Feb-13-15  Whitehat1963: Aronian sure has come down in the world rankings. For whatever reason, I don't think he's ever had what it takes to succeed at the highest level. I don't think he'll ever be a threat to Carlsen. Caruana, Giri, and So are much more likely to become Carlsen's headache for the next 15 years.

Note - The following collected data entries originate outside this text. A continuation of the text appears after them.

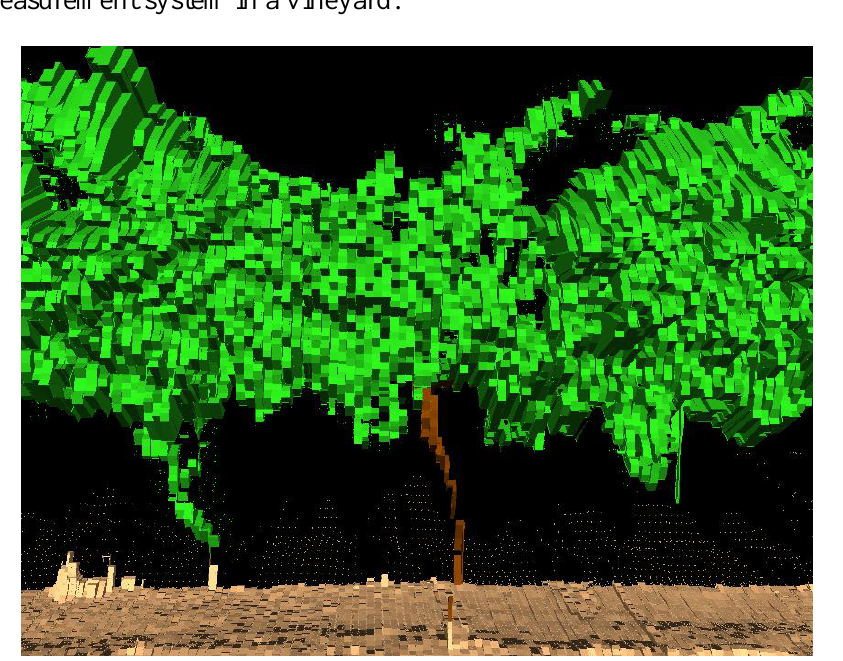
Figure 2. Resulting volume after processing the point cloud obtained with a 2D TLS dynamic measurement system in a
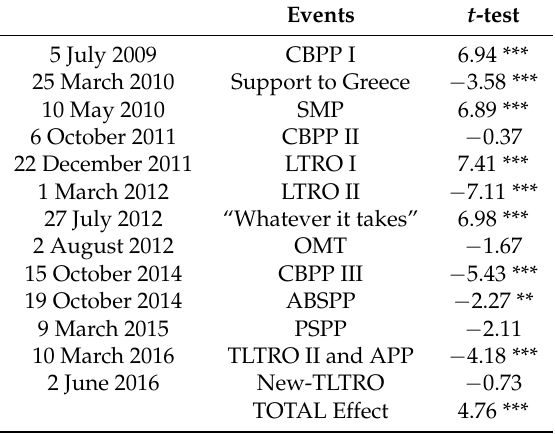
Table A6. Significant Event: ( − 10, +10) days around the event, in which the event is centred. Significance is assessed with a two-sided t -test where the observed changes on announcements days are compared with the corresponding means on non-announcements days; * denotes statistical significance at 10%, ** denotes statistical significance at 5%, *** denotes statistical significance at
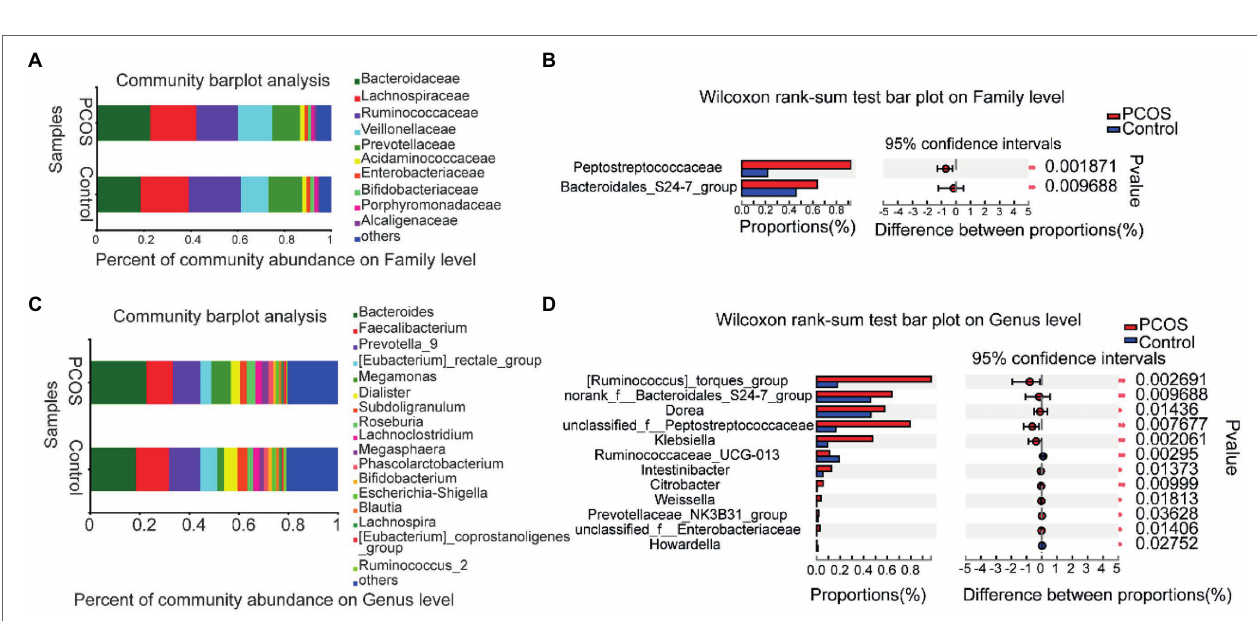
FIGURE 3 | (A–D) Comparison of gut microbial α diversity index between PCOS and healthy controls. There was no significant difference in α diversity between the two groups. (E) A Venn diagram shows the number of unique and common OTUs between the two groups. (F,G) PCoA and NMDS based on OTU distribution showed no significant difference in β diversity between the two groups. PCOS: polycystic ovary syndrome ( N = 31); Control: healthy controls ( N = 27); PCoA, Principal coordinate analysis; NMDS, Non-metric multi-dimensional scaling; OTUs, Operational Taxonomic Units.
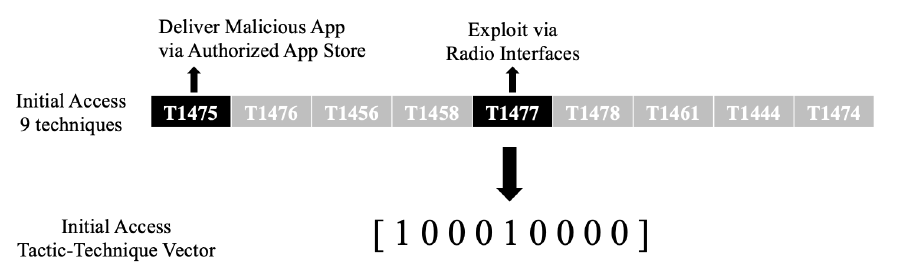
Figure 3. The ATT&CK matrix helps create a common language for the adversary group’s attack behavior. Our study vectorized the tactics and techniques from the APT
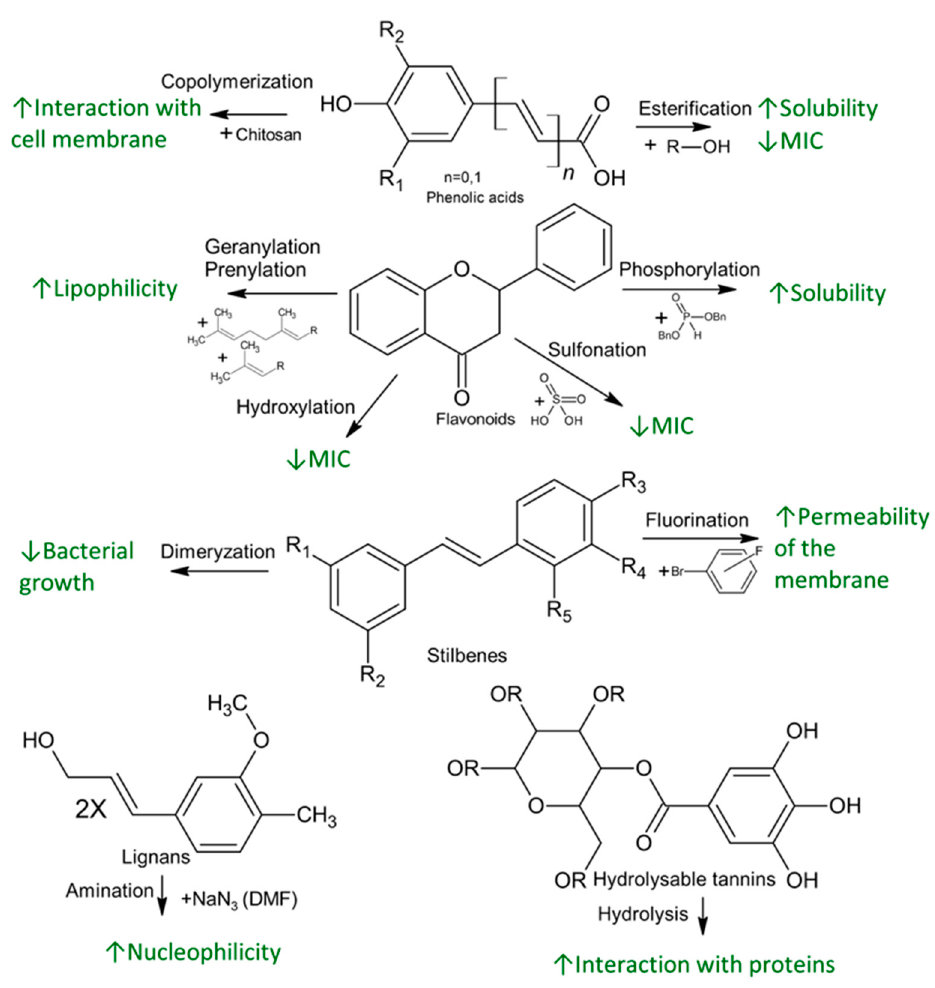
Figure 2. Possible routes for functionalization and increase of activity of phenolic compounds.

Feb-13-15  Whitehat1963: Meanwhile, I suspect that much like Aronian, guys like Nakamura, Karjakin, Vachier-Lagrave and some others are at their peak and still can't manage to put a dent in Carlsen's armor. And I think it's now safe to write off Anand, Kramnik, Topalov, Ivanchuk, Svidler, Gelfand, and Adams as any kind of threat, (if the later four were ever a threat to take the championship). Carlsen will continue to lose the occasional game to all of these guys, but in Carlsen we may very well be looking at the greatest player ever to push a chess piece so far. It remains to be seen how some other guys like Wei Yi and Richard Rapport develop, but so far, they don't look like much of a threat. For the foreseeable future, it's all about Caruana, Giri, and So. I expect Aronian to continue to resist decline for a while, but I'm afraid he won't ever be a significant threat to take the title.
Feb-17-15  Estoc: <Whitehat1963> What about Radjabov?
Premium Chessgames Member
  Catfriend: The new, rejuvenated, Grischuk must be mentioned. Ding Liren, #14 at 22, is also a promising talent. Yu Yangyi is #30 at 20. As for peaking - Karjakin is 25, MVL is 24 (and has a positive score against Carlsen in the recent years). It might be just a little bit early to write them off.
Feb-17-15  Whitehat1963: <Estoc>, I was a big fan of Radjabov's back in 2007, when he was winning with black and earning results like these: Corus (2007), but lately that Radjabov is nowhere to be found. Today, he seems far too eager to draw because he can no longer find the path to victory. I hate to say it, but I think Radjabov's days among the top 10 are over.